Jack Bauer est une âme sensible. Il a beaucoup souffert des critiques proférées à son encontre sur les méthodes d’interrogatoire utilisées à l’encontre des US Muslim pour obtenir des informations,
dans la saison 6. Torture ? Cruauté ? En gros, on reprochait au grand blond solitaire de largement inspirer les autorités américaines dans leur guerre contre le terrorisme. Bauer modèle de
Guantanamo, les scénaristes ne pouvaient évidemment laisser cette accusation passer, eux qui avaient prédit avant tout le monde l’élection d’un noir à la maison blanche (et son assassinat ?). La
saison 7 allait être celle du règlement de comptes. Ce que s’apprête à découvrir les abonnés de Canal Plus, et que ceux de TF1 verront dans un an, quand Jack aura déjà passé une huitième journée de
merde.
Alors, cette saison 7 ? Bien ou bien ? Au départ, un argument de poids en faveur de la série : les scénaristes ont eu l’idée maline d’inclure le procès de JB dans l’histoire. Dans le premier
épisode, le sauveur des Etats-Unis se trouve sur le banc des accusés avec face à lui une bande de sénateurs libéraux, et une question qui servira de fil conducteur aux 24 heures suivantes : la fin
justifie-t-elle les moyens ? Que doit-on faire quand la loi empêche de sauver des vies humaines ? Jack est sommé de se justifier, de regretter ses actes, de renier ce qu’il a toujours été : un
hors-la-loi au service de l’Etat.
Puis, comme d’habitude, une menace terroriste tombe sur la tête de la Maison blanche, qui préfère alors rappeler Kiefer Sutherland plutôt que de faire confiance à ces fiottes du FBI et de la CIA.
Faut dire qu’ils ont une bonne raison : le méchant s’appelle Tony Almeida. Quoi ? Il est pas mort ? Et ben non, pas du tout, il a fait semblant.
Comme la saison 7 est longue, très longue, la liste des méchants que combat Jack l’est tout autant.

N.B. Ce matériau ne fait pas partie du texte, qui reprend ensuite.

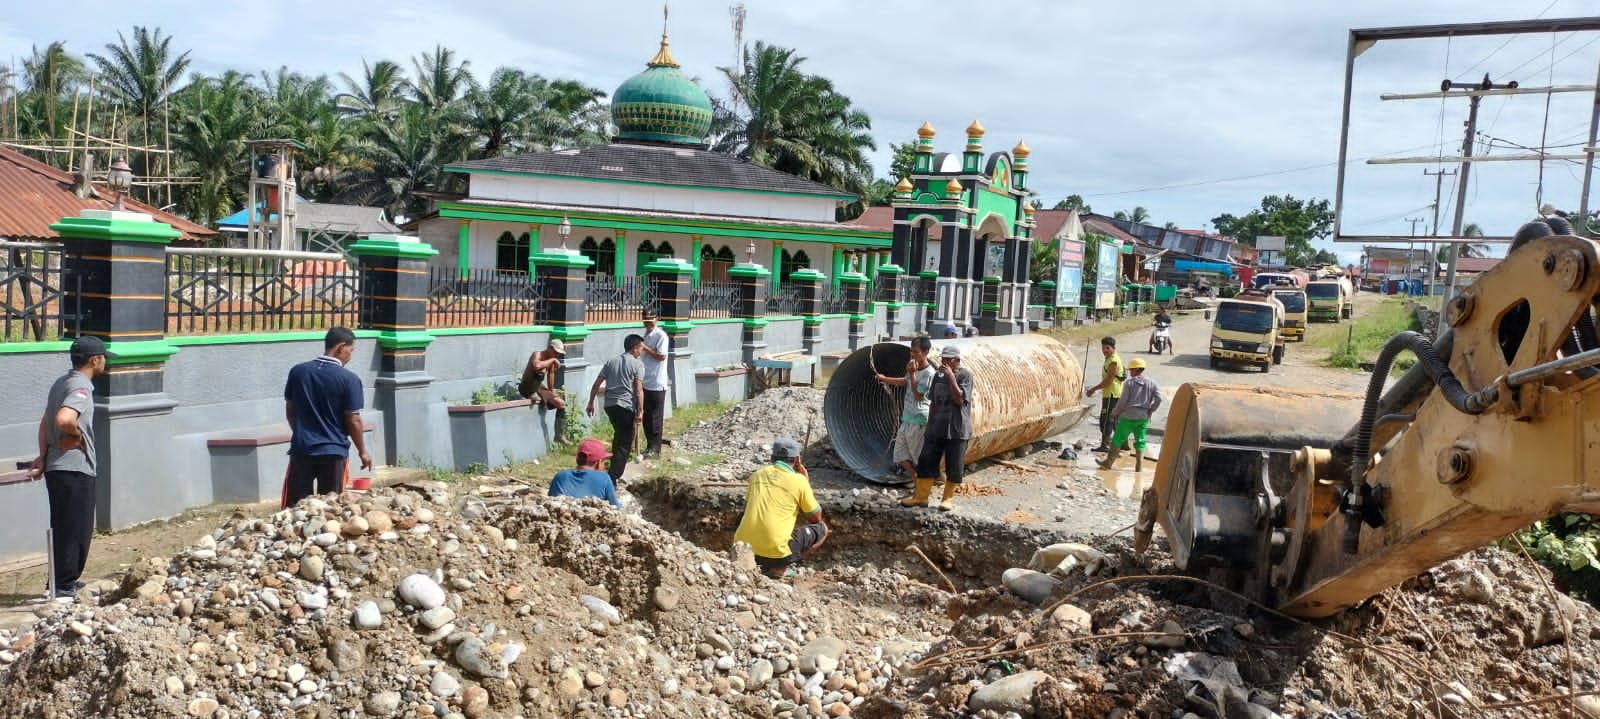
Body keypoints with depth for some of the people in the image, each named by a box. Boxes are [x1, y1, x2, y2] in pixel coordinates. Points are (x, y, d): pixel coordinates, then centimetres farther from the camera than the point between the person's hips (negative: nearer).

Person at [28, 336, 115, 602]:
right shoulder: (81, 387, -18)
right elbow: (64, 419, -35)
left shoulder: (62, 382, 14)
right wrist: (76, 436, -16)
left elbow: (45, 422, 18)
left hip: (56, 468, 10)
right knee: (76, 531, -2)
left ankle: (63, 583, 28)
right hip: (74, 469, -10)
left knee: (62, 529, 18)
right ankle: (64, 588, 3)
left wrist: (43, 456, 18)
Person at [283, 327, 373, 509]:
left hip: (301, 448, 3)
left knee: (294, 507, 9)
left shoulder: (297, 371, 2)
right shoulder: (349, 379, -11)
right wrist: (362, 451, 4)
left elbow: (289, 412, 11)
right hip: (333, 451, -3)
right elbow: (353, 421, -9)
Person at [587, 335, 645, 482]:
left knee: (619, 436, 26)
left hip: (609, 405, 6)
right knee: (625, 443, 0)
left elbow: (597, 384, 11)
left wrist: (591, 403, 18)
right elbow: (638, 389, -12)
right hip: (626, 406, -6)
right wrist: (640, 411, -13)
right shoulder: (637, 364, -3)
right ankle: (613, 478, -8)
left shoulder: (611, 361, 13)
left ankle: (615, 472, 32)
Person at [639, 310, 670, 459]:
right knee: (646, 416, 12)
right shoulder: (646, 334, 13)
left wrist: (645, 348, -17)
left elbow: (661, 356, -19)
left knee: (655, 417, -2)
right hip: (645, 382, 8)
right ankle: (650, 446, 21)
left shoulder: (661, 335, -12)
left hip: (657, 384, -8)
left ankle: (655, 449, 4)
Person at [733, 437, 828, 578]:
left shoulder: (757, 475, 12)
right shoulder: (799, 480, -2)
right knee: (822, 529, 16)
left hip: (742, 549, 5)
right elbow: (816, 518, 11)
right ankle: (780, 568, 0)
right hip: (775, 552, -5)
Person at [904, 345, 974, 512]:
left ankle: (947, 499, 15)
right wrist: (929, 424, 12)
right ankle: (921, 496, 12)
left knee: (954, 467, 2)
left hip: (957, 430, -5)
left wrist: (951, 377, -21)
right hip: (936, 428, 5)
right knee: (926, 461, 4)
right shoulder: (938, 375, 9)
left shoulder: (965, 375, -7)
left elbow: (959, 399, -18)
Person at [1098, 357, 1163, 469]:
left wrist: (1114, 413, 2)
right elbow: (1158, 399, -1)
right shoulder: (1151, 383, 4)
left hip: (1129, 416, -4)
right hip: (1143, 417, 4)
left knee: (1118, 439, 4)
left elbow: (1123, 401, -9)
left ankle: (1108, 462, 8)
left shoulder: (1129, 382, -7)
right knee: (1140, 441, 9)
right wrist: (1150, 411, 10)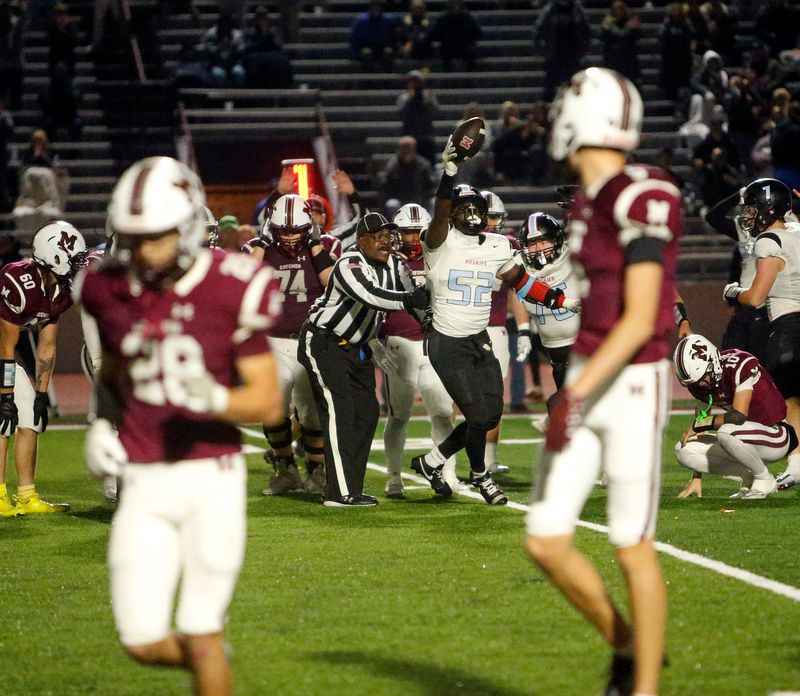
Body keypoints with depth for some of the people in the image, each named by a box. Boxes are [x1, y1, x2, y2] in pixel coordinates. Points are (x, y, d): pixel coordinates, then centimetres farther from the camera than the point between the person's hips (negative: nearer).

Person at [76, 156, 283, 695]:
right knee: (144, 643, 0)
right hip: (145, 485, 4)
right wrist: (102, 423, 4)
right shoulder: (113, 291, 2)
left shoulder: (230, 293, -11)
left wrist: (215, 399, -27)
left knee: (199, 638, -1)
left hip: (212, 478, -3)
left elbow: (269, 404, -9)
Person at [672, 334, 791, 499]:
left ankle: (764, 479, -11)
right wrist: (696, 478, 1)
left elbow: (738, 417, -31)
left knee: (727, 431, -37)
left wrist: (698, 424, -18)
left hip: (777, 439, -7)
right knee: (683, 450, -9)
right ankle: (748, 476, 1)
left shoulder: (741, 366, -25)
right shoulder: (699, 385, -2)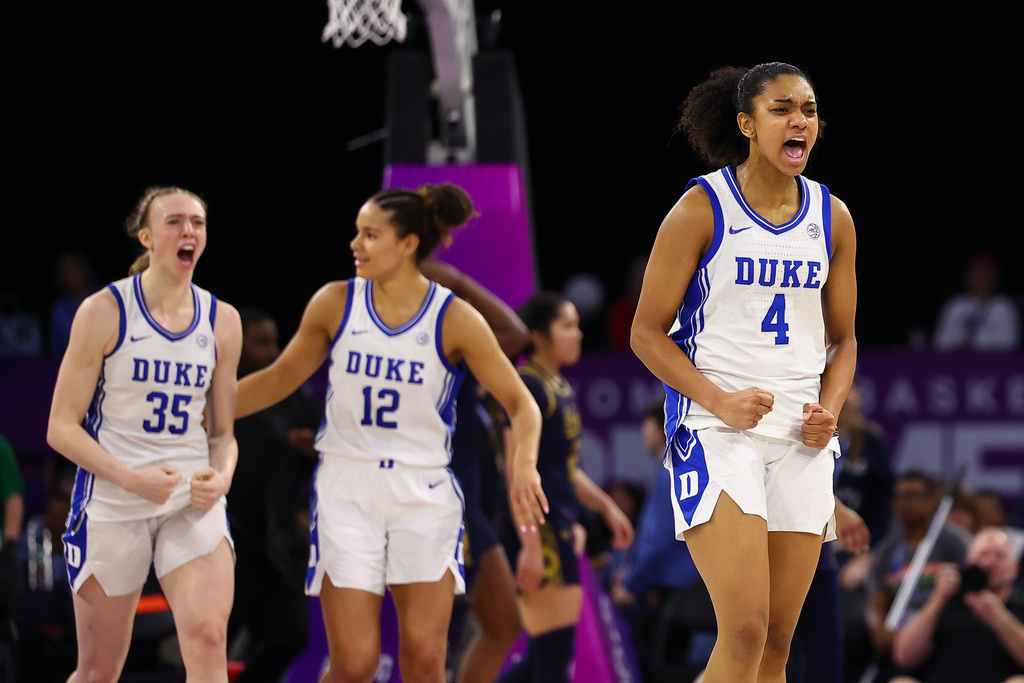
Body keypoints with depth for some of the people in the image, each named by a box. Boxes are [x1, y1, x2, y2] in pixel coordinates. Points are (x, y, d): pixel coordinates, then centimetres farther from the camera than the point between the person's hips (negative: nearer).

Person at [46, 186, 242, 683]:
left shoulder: (222, 321, 7)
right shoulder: (104, 312, -5)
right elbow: (61, 427, -6)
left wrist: (221, 475, -7)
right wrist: (132, 479, -19)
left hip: (193, 506, 2)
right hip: (111, 507, -2)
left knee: (208, 641, -19)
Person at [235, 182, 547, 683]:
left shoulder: (454, 319, -6)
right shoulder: (335, 304, 0)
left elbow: (520, 403, -5)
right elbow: (279, 379, 13)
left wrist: (524, 463, -24)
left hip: (423, 495, -1)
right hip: (346, 490, 1)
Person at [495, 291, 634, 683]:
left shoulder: (562, 390, 17)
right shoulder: (528, 387, -12)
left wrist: (605, 507, 19)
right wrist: (530, 543, -23)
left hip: (560, 529, 10)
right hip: (536, 528, -10)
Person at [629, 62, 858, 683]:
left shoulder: (833, 219, 10)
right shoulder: (702, 208, -3)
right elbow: (648, 333, -2)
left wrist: (830, 409, -1)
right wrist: (719, 400, -16)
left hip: (802, 440, 5)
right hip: (717, 431, -5)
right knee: (745, 630, -20)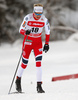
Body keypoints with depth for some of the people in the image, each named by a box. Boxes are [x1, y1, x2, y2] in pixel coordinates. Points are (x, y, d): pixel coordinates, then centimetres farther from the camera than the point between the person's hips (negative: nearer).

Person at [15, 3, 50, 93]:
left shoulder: (44, 20, -11)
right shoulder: (28, 18, -17)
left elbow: (47, 32, 5)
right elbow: (21, 30, -13)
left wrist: (47, 43, 3)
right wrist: (25, 32, -35)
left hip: (38, 42, 1)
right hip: (28, 41, -1)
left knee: (39, 61, -15)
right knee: (24, 63, 5)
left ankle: (39, 86, -13)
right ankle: (18, 80, 33)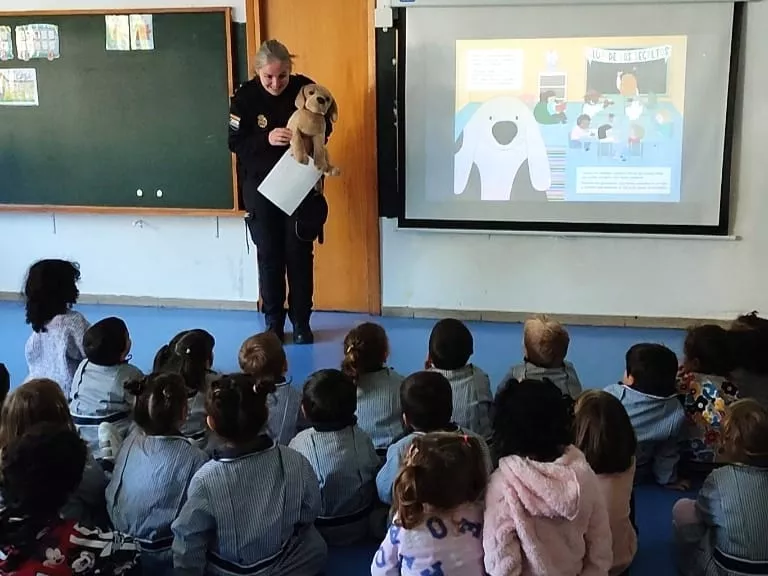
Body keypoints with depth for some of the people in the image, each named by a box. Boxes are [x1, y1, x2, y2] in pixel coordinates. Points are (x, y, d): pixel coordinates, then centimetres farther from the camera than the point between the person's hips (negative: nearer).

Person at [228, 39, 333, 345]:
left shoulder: (305, 88, -8)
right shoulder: (245, 97, -10)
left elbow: (325, 127, 3)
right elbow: (235, 142, -8)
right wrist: (266, 139, -24)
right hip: (261, 187, 0)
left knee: (299, 254, 5)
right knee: (269, 256, 7)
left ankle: (301, 321, 18)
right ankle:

Ca commence par des dictateurs africains limite cannibales, ça enchaîne avec une armée privée à
la solde de l’Etat, et ça s’achève avec une sorte de complot de gars en costards qui seraient à l’origine de toutes les journées pourries passées par Bauer depuis le début. En jeu vidéo, on appelle
ça le Big Boss.
Comme d’habitude, Jack Bauer éclate tout le monde. Sauf que cette fois, on a voulu l’humaniser un peu, montrer que derrière cette carapace de machine à tuer se cachait un blondinet qui pleure et
qui a mal quand il tranche la gorge d’un homme ou d’une femme. Et comme Kiefer ne sait pas pleurer, il cligne des yeux. Une fois quand il souffre. Deux fois quand l’émotion est trop forte. Et nous
aussi, du coup, on cligne des yeux. Et c’est vrai que ça aide vachement. A ne pas s’endormir. Ces dernières 24 heures ont paru des semaines. Jack, tu t’essoufles.